舞花の交友関係で僕たちがお金を使ったことと言えば、スマホ代と、友達と遊びに行くためのお小遣い、友達への誕生日やクリスマスのプレゼント、それぐらいだった。
あとは主におしゃれ代だ。
スマホに関して言えば、今では無料通話アプリなんてものが開発されているおかげで、電話代はほとんどかからず、月々の基本料金や通信料だけで済んでいる。
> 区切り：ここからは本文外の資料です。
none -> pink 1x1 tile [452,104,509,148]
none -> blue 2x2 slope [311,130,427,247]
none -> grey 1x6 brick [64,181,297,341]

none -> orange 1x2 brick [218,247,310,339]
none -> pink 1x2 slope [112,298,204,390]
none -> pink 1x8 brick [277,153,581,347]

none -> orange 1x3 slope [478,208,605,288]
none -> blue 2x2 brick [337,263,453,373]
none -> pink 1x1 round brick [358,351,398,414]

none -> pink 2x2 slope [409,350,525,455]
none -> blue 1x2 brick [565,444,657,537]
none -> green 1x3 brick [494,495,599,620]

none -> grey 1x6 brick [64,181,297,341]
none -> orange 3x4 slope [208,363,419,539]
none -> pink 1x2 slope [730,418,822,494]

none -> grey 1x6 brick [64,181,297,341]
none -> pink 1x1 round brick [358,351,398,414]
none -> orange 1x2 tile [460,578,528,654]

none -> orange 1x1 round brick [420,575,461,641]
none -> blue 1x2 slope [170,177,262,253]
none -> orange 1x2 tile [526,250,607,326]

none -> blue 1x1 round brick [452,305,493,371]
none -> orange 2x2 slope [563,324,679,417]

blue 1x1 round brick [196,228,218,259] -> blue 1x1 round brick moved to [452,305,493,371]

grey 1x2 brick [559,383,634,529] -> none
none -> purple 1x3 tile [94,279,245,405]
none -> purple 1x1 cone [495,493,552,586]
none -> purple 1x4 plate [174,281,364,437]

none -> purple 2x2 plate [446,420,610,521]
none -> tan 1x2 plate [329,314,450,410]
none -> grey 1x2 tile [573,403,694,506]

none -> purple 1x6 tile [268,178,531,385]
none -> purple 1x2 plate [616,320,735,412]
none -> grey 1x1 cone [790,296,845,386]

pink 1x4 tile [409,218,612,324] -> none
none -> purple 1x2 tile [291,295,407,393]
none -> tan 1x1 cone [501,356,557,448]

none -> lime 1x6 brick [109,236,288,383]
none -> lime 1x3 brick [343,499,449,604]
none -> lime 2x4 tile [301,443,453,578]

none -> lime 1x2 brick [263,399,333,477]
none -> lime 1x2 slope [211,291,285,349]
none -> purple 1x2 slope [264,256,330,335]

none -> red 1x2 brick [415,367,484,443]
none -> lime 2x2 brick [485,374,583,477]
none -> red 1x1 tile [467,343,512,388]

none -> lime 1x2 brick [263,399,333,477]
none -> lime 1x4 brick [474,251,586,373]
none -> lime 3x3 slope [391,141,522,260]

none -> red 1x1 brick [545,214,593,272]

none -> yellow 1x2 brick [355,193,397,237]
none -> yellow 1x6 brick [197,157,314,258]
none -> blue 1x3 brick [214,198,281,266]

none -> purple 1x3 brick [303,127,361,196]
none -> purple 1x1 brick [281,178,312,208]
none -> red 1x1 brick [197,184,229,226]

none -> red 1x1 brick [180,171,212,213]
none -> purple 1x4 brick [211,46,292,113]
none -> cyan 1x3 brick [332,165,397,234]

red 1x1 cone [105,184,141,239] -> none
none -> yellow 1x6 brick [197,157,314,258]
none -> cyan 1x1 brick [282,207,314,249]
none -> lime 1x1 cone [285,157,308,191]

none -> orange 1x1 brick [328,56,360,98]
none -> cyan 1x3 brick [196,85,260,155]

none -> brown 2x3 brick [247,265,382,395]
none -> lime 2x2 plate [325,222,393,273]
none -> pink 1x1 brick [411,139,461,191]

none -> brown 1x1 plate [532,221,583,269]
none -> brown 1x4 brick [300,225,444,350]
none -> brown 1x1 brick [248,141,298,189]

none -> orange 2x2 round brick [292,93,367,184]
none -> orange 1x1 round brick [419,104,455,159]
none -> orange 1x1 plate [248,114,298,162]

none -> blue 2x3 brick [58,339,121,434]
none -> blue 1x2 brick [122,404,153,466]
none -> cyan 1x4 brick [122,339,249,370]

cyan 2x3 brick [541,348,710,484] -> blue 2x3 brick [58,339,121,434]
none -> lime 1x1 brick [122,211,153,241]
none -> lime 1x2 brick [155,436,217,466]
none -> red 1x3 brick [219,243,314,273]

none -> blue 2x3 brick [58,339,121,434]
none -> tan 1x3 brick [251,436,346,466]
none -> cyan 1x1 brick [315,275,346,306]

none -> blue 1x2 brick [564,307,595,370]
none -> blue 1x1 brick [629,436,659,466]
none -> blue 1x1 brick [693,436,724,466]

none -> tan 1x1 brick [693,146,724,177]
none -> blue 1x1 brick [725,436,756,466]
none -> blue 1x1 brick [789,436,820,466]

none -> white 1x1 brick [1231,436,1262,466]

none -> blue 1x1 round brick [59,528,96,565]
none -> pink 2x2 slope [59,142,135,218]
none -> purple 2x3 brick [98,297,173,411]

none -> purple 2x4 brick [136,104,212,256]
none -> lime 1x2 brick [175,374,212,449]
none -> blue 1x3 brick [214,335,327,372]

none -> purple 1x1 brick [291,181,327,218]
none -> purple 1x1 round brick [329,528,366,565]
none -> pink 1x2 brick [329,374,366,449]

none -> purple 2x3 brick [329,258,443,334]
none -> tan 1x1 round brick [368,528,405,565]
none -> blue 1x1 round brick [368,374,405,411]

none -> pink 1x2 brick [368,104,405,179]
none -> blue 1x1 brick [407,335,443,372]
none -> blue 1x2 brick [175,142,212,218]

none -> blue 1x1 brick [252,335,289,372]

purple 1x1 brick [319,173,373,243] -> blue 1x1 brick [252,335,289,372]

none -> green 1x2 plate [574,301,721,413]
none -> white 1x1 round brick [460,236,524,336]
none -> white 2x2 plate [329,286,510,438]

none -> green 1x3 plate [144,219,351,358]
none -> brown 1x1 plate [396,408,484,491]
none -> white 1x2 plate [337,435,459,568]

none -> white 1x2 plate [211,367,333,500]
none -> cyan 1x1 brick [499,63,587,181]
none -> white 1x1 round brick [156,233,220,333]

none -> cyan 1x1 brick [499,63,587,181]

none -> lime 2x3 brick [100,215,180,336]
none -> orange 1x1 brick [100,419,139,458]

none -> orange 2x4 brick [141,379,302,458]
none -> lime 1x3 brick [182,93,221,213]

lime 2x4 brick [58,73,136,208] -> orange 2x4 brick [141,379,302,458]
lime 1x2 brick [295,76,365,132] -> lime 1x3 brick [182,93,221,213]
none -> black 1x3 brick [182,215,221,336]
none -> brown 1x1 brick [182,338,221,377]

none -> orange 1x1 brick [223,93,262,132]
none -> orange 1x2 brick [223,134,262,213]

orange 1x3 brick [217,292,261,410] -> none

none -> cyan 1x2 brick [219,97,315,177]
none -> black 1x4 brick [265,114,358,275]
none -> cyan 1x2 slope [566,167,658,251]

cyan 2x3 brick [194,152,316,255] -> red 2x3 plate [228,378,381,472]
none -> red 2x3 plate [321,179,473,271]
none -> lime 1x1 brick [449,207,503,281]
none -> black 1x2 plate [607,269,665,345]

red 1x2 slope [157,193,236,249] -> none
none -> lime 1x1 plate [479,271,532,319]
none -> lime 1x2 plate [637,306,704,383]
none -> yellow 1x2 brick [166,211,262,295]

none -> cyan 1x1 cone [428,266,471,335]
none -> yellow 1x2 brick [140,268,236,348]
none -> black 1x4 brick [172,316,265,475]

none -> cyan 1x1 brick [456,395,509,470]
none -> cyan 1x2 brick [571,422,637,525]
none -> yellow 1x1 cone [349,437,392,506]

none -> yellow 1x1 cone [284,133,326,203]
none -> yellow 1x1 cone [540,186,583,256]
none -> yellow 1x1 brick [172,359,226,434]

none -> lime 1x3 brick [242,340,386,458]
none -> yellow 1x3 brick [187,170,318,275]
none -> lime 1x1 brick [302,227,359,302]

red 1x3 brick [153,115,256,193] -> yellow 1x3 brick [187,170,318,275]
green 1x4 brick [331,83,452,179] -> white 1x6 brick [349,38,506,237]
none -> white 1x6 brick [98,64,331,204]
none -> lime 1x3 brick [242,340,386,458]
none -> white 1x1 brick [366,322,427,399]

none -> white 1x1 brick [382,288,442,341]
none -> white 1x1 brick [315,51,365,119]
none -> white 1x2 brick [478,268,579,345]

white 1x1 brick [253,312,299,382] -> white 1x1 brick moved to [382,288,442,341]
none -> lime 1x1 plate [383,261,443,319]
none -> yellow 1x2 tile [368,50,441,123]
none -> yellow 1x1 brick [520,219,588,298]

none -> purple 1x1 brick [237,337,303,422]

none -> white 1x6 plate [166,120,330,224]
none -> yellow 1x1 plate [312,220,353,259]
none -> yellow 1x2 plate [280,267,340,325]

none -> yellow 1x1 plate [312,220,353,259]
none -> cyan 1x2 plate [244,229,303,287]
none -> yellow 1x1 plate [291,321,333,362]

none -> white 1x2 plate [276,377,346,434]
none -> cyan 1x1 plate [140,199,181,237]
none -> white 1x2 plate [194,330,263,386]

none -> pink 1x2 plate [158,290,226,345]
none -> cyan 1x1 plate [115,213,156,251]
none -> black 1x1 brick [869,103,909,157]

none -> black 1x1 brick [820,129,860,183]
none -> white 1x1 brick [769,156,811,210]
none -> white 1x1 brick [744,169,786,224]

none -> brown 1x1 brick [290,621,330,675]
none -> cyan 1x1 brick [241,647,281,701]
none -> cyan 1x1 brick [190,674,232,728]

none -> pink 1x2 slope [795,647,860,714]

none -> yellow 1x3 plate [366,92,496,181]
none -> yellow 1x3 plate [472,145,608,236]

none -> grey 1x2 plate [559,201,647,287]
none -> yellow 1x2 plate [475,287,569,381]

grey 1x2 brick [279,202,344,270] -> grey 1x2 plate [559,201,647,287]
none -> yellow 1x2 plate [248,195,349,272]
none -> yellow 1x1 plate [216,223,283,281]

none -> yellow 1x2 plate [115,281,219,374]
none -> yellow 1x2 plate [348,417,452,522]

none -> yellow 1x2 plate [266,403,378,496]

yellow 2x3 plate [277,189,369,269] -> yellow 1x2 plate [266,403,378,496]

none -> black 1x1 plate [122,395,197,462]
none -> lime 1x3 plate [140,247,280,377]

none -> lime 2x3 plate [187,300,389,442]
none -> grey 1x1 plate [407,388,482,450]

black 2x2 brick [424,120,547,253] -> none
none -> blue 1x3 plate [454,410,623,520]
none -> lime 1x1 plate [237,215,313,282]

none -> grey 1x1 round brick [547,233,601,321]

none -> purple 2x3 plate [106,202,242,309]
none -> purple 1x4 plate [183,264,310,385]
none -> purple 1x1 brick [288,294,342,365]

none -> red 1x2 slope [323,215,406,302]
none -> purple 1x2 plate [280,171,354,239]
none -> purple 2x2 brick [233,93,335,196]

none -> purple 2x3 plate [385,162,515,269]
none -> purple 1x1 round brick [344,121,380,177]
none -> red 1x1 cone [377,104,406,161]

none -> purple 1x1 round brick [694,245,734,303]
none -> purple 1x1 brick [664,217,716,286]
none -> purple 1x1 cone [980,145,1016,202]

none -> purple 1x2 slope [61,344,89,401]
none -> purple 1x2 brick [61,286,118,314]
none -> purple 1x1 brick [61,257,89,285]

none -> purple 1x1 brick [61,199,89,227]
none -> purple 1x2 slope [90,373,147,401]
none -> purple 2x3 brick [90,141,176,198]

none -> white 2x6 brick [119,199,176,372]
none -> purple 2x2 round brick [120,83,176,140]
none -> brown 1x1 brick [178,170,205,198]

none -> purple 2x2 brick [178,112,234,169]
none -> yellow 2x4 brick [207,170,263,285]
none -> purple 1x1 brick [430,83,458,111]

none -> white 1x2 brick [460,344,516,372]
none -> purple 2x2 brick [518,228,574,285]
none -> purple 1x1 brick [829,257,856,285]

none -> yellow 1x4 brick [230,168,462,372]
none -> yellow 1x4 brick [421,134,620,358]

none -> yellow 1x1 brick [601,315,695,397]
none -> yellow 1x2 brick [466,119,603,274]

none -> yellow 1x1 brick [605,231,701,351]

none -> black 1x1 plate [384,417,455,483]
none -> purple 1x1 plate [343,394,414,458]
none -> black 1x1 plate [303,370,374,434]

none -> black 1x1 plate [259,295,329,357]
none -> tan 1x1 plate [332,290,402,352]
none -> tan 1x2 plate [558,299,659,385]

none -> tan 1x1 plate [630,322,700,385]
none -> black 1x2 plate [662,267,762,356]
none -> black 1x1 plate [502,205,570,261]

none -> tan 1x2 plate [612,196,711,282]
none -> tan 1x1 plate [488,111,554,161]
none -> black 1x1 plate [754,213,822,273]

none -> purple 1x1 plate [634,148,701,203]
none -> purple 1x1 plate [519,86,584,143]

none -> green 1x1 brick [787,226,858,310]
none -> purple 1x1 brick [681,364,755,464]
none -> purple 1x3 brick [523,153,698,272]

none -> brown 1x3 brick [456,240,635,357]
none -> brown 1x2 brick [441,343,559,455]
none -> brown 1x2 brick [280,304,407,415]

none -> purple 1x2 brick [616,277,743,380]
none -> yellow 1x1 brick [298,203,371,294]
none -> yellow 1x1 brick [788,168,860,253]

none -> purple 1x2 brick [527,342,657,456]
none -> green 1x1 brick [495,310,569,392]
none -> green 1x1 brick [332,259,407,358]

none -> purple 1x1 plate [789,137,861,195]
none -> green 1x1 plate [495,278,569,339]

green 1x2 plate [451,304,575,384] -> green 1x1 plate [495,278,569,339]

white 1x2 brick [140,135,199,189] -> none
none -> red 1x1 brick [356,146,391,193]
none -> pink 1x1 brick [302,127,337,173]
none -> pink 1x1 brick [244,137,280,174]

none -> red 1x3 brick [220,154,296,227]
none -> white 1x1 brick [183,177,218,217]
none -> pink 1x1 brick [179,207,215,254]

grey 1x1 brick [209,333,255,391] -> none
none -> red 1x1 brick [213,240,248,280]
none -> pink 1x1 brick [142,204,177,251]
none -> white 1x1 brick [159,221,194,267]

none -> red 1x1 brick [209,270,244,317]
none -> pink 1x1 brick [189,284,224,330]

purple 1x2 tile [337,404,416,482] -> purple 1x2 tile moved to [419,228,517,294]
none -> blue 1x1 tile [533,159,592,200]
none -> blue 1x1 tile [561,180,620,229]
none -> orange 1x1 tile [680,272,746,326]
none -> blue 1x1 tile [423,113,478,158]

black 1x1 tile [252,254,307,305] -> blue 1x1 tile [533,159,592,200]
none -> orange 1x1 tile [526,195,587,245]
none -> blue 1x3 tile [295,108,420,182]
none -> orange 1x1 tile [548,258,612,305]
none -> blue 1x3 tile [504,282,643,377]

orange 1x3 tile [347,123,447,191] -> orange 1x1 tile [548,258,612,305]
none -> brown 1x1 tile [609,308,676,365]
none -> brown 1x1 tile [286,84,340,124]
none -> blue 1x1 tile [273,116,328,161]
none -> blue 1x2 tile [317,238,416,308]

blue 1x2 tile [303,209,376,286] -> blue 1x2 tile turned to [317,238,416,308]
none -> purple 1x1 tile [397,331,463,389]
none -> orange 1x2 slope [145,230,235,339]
スマホ本体も、子ども用のものなので、思ったほど値は張らなかった。
アクセサリーや化粧品は、お子様セットでもらえるようなものではなくなった分金額も上がった。
洋服も生地が減るほどなぜか高額になる。
女の子とは、男とは違う部分でお金がかかるんだということを改めて実感した。
中学生の女の子でも、おしゃれをしっかり意識していれば、大人顔負けの金額がかかるらしい。
それでも舞花のお金の使い方はかわいいものだった。
おやつとして買うお菓子は、スーパーのお菓子売り場の駄菓子コーナーに売っているような小さなお菓子を数個だし、500万円のことは伝えてあったとしても、高飛車ぶって友達と豪遊するなんてことはなかった。
買い物に行くたび何着も服を買ったり化粧品やアクセサリーを買い込むこともなかった。
常識的で、良心的だった。
遠慮しているんだろうか。
もっと、贅沢をしてもいいのに。
もっとわがままを言ってもいいのに。
我慢なんて、しなくてもいいのに。
だってこの500万円は、残しておいたって仕方ないのだから。